# Reface or rebuild kitchen cabinets?



## Bret (Oct 31, 2008)

I'm considering building new kitchen cabinets for an upcoming project, and will be converting my kitchen (and much of the rest of the house) to look as Arts & Crafts as possible. Wainscoting and the like.

But in the kitchen, I was wondering about simply building new face frames and either replacing the existing ones or adding these in front of the existing ones as a shortcut to building brand-new cabinets. I have to wonder if this is even possible structurally, or if the cheap materials used for the carcases won't support QSWO frames, doors and door fronts.

So I'm looking for some input. Would anyone seriously consider just replacing the face frames, or would you build the whole cabinet from scratch?

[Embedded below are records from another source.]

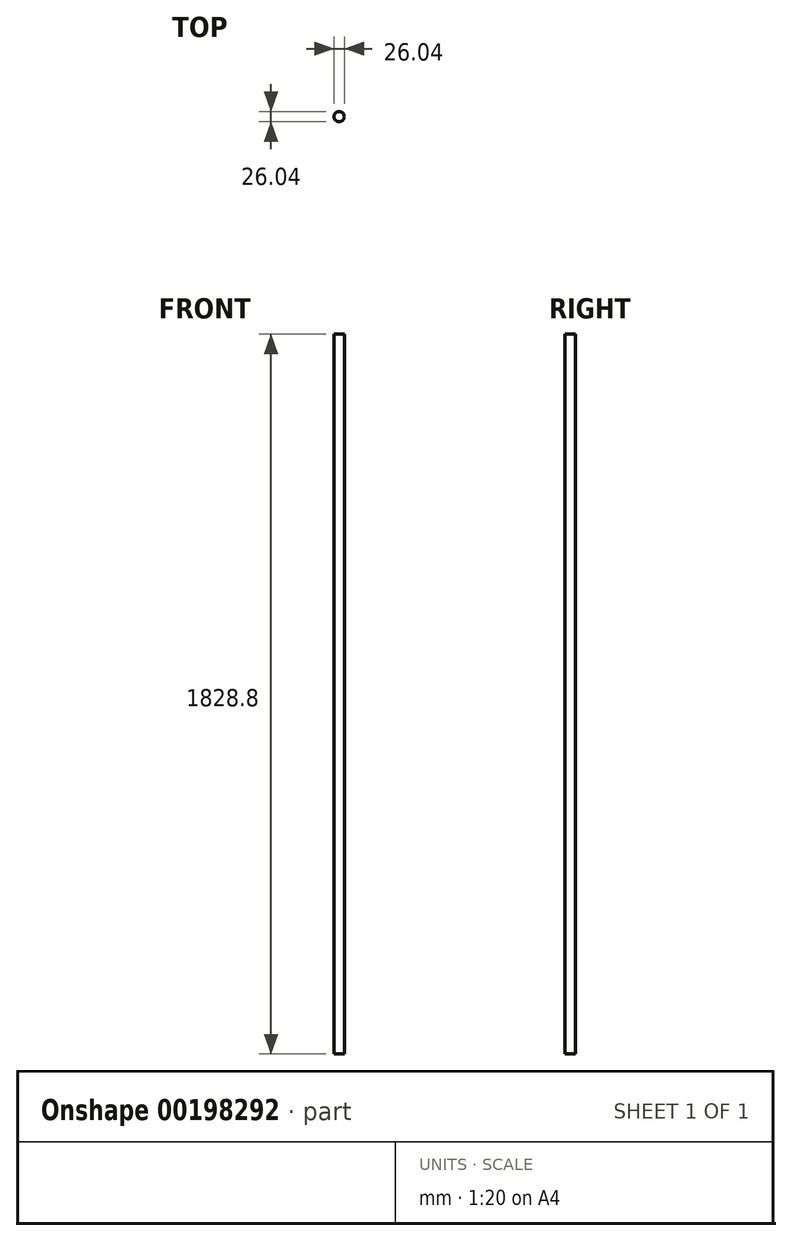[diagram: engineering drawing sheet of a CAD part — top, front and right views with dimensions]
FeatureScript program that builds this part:
annotation { "Feature Type Name" : "Feature", "Feature Type Description" : "" }
export const myFeature = defineFeature(function(context is Context, id is Id, definition is map)
    precondition{}
    {
        {
            var Q0;
            Q0=qCreatedBy(makeId("Top.planeOp"),FACE);
            var sketch = newSketch(context, id + "F0", { "sketchPlane" : qUnion([Q0])});
            skCircle(sketch, "E0", {"center": v(0, 0) * mm, "radius": 13.02 * mm});
            skSolve(sketch);
        }
        {
            var Q0;
            Q0=makeQuery(id+"F0.imprint","IMPRINT",FACE,{"disambiguationData":[TD([[makeQuery(id+"F0.imprint","IMPRINT",EDGE,{"derivedFrom":sQuery(id+"F0.wireOp",EDGE,"E0")}),1.0]])]});
            extrude(context, id + "F1", {"entities" : qUnion([Q0]), "depth" : 914.4 * mm, "hasSecondDirection" : true, "secondDirectionOppositeDirection" : true, "secondDirectionDepth" : 914.4 * mm});
        }
    });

I think I know the answer but thought I'd ask all the same. Lots of learning to be had in seeing why…


----------



## a1Jim (Aug 9, 2008)

Hey Bret
It all depends on how good the existing cabinets are and if the will survive removing they existeing face frames unless you plan on applying new face frames over the old ones which can be done. You have to think about what the finished product will look like and if that's the kind of end product you want. Usually I recommend new cabinets to my customers unless there existing cabinets are exceptionally nice.


----------



## Bret (Oct 31, 2008)

I'd class mine as homebuilder standard. Maybe on par with lower-end Home Depot cabinets. Nothing special. Not terrible, but all the fronts are laminated so as a neighbor discovered when he wanted to sand his down and refinish, you have to be really careful with the sandpaper. ;-)


----------



## dbhost (Jul 20, 2009)

Another approach is stripping the finish from the face frames, then applying a new finish, doors, and drawer fronts, which is what I started doing. BIG mistake..

Now working on carcasses to completely redo my cabinets… Using this as an excuse to get more storage space…


----------



## FatherHooligan (Mar 27, 2008)

Jenn and I have gone around this question also. We've decided it would probably be better to start over that way we are not 'making do' with the mass produced idea of how Jenn should use/store stuff in our kitchen. We're not doing it just to save some money but to get better functionality out of the limited space we have.

HTH,

Mark


----------



## huff (May 28, 2009)

Hey Bret, Your kitchen is always your best investment you can make in your home, whether you plan on staying there forever, or plan on selling it in a few years. Usually trying to retrofit your cabinets with new faceframes, doors and drawers fronts, creates more problems then expected and still looks like a bandaid when all is said and done. If you go to the expense of QSWO faceframes, doors, drawer fronts and end panels, it won't cost that much more to build new casework. It's a great time to look at what you like about your existing kitchen and what you "DON'T" like. Good luck and we look forward to seeing the pictures of whatever you do.


----------